The universe is 13+ billion years old. Where are the other sentient life forms/machines that might take advantage of the this simple explanation offered under the anthropic principle? Statistics is a cruel mistress, you can't have it both ways.

Formally, Minsky's argument has two components to it:

1. The concept of the world ensemble (multiverse). The idea that our universe is one among a vast or infinite number of universes existing in parallel that vary in certain parameters, such as the fundamental constants or other physical properties.

2. The observer selection effect, also referred to as anthropic bias (or the anthropic principle). The idea that we happen to be in a universe with eccentric or extraordinary properties because we would otherwise not be around to make observations at all.

This means that Minsky is arguing that it's possible for worlds to exist in which the laws of nature are not describable by logic and mathematics. According to his definition, logic and mathematics are not necessary truths.

The universe is 13+ billion years old. Where are the other sentient life forms/machines that might take advantage of the this simple explanation offered under the anthropic principle?

LOL do you realize how large the Universe is?
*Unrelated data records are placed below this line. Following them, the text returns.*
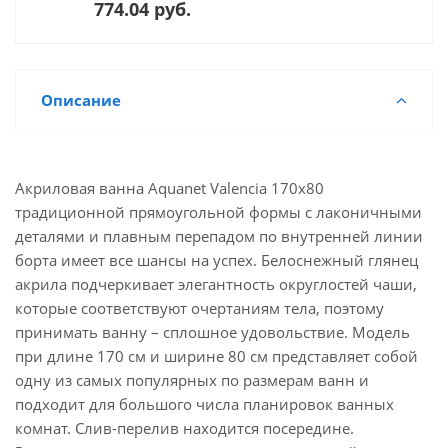
774.04 руб.
Описание
Акриловая ванна Aquanet Valencia 170x80
традиционной прямоугольной формы с лаконичными
деталями и плавным перепадом по внутренней линии
борта имеет все шансы на успех. Белоснежный глянец
акрила подчеркивает элегантность округлостей чаши,
которые соответствуют очертаниям тела, поэтому
принимать ванну – сплошное удовольствие. Модель
при длине 170 см и ширине 80 см представляет собой
одну из самых популярных по размерам ванн и
подходит для большого числа планировок ванных
комнат. Слив-перелив находится посередине.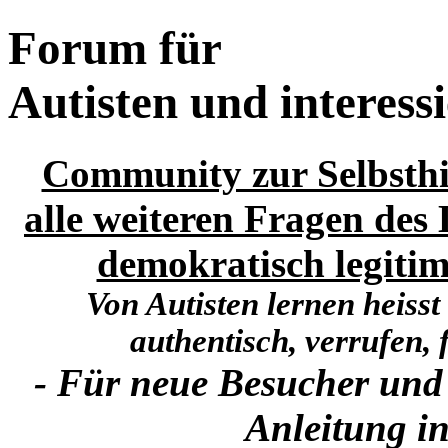
Forum für
Autisten und interess
Community zur Selbsthi
alle weiteren Fragen des 
demokratisch legitim
Von Autisten lernen heisst
authentisch, verrufen, f
- Für neue Besucher und
Anleitung in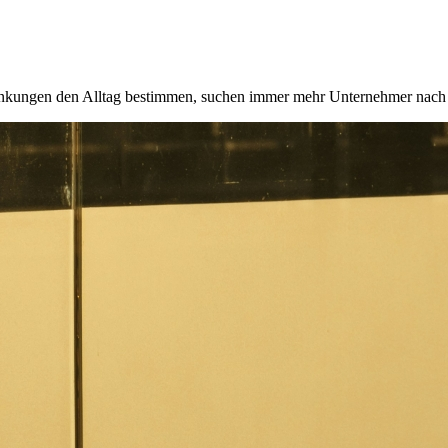
chwankungen den Alltag bestimmen, suchen immer mehr Unternehmer nach s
There is no doubt there are other life forms in the Universe. The fact that space is so vast is the reason why we have not encountered other life forms.

Are you aware that there are 300 billion stars in the Milky Way? If only 10% of these stars have planets around them..this means there are at least 30 Billion planets just in the Milky Way galaxy. There are over 100 billion galaxies in the observable Universe.

Space is not an easy frontier to cruse around and do field trips in. Do you realize that we can't even reach the closest Goldilocks planet in our Milky Way because it's over 4 Light Years (24 trillion miles) away from earth?

This is just one galaxy out of the 100 billion observable galaxies in our Universe.

The building blocks for life on earth all came from space. If evolution can occur on earth there is no reason to think that it's not occurring on other Goldilocks planets...keep in mind that whatever life is evolving elsewhere in the Universe will not necessarily look just like us. It could be another planet full of Dinosaurs or some other creature!